マネジメント層のなかには、ビジネス界でも名の通ったかたなどもおられます。そうしたかたであれば、業界紙や専門誌、インターネット上などにも、その人物に関する情報の大枠は掲載されていたりもしますので、事前にリサーチすることも可能です。
しかし、そうしたケースは決して多くはありません。ほとんどの場合、実際の面談のなかから、そのかたの「体」や「心」を探りながら、理解を深めていくことになります。
「体」については前回説明したとおりですが、それでは「OS」に通じる「心」の部分をとらえるために、私たちはどこに注目するのか。これが実は、候補者とクライアント企業をマッチングさせるうえで重要な、私たちの能力の見せどころの一つなのです。
まず、初対面の挨拶を交わすなかで、相手の全身を観察した次に着目しているのが、相手の「目」です。「目は心の窓」ともいわれますが、やはり目には、そのかたの人間性が表れるものです。穏やかさ、実直さ、厳しさなど、まさに「目は口ほどにものを言う」なのです。
候補者が「何に満足する人なのか」を見抜く
また、心情のよろしくない人はどことなく目に曇りがあるものですが、このあたりは前回説明した「体」に関する情報の一つでしょう。
私たちは、そのさらに下層にある相手の「心」も見なければなりません。その人を真に知るためには、「動機、安心(満足)はどこにあるのか」を第一印象から受ける「体」の部分から紐解いていきます。これが「心」を見る第一歩となります。
第一印象と行為だけを見ていると「変わった人」と評価してしまいそうな候補者であっても、その行為は「何を動機にしているのか」を知ることで印象が変わるケースもあります。

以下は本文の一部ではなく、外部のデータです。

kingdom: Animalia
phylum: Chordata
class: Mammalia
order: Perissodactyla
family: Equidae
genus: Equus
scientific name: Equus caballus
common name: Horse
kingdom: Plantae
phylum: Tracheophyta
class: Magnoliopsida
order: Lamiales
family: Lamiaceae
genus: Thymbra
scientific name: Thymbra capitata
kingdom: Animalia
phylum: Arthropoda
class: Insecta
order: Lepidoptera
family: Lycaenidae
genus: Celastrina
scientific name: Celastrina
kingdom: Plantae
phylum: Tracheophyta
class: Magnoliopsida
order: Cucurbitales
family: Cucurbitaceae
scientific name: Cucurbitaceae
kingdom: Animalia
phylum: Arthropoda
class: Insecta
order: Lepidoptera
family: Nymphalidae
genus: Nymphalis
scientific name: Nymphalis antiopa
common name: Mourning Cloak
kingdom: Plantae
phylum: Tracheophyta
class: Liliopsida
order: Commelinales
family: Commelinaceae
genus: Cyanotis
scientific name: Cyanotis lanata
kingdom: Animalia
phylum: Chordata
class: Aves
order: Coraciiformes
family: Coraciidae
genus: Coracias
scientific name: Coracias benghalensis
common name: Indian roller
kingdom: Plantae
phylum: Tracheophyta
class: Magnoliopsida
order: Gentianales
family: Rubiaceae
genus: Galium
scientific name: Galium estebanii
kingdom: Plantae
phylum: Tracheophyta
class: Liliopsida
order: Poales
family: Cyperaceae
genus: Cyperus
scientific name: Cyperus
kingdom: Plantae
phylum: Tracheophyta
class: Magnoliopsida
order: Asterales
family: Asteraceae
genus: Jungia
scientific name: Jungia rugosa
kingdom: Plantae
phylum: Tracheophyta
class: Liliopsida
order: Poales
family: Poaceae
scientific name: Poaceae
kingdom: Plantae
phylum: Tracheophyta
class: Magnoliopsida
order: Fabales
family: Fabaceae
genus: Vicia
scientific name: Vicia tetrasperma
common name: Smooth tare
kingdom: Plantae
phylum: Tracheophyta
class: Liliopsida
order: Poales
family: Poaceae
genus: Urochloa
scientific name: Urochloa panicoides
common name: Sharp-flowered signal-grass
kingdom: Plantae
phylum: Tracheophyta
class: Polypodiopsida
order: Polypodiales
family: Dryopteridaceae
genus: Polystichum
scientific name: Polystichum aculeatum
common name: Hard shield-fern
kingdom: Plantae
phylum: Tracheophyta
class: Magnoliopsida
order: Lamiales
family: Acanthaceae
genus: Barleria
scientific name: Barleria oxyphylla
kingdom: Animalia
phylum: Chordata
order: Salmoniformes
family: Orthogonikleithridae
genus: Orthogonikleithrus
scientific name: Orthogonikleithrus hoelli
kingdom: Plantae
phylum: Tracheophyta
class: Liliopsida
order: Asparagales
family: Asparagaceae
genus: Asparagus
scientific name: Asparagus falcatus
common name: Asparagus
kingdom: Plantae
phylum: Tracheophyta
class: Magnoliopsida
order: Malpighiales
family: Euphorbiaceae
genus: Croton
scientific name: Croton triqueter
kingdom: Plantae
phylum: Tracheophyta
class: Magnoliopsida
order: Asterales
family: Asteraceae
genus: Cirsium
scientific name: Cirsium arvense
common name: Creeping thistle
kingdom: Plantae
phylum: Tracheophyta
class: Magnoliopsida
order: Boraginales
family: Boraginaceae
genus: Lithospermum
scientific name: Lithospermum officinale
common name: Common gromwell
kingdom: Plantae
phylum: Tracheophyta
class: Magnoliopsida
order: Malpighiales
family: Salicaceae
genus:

その人は何に満足して仕事をしているのか、何に満足して暮らしているのか。あるいは、どういう状況や環境があれば、その人は満足を得られるのか。会話のなかから、それらを知ることができれば、相手の真の人物像が明瞭になってくるはずです。
あなた自身の周囲にいるかたがたについても、「何に満足する人なのか」を念頭に、じっくりと観察してみてください。例えば、あなたの上司の満足感の在り処が、自分の意のままに部下が動いてくれることなどであれば、その支配欲の強さからどういったスタンスで仕事をすることを望むタイプなのかが把握できることでしょう。
これを続けていけば人物眼を養う練習になります。もし、あなたにヘッドハンターから声がかかったとき、先方が本当にあなたのことを考えて斡旋しようとしているのか、単に自分の業務成績を上げるためだけで持ってきた話なのか、見抜くことができるようになるかもしれません。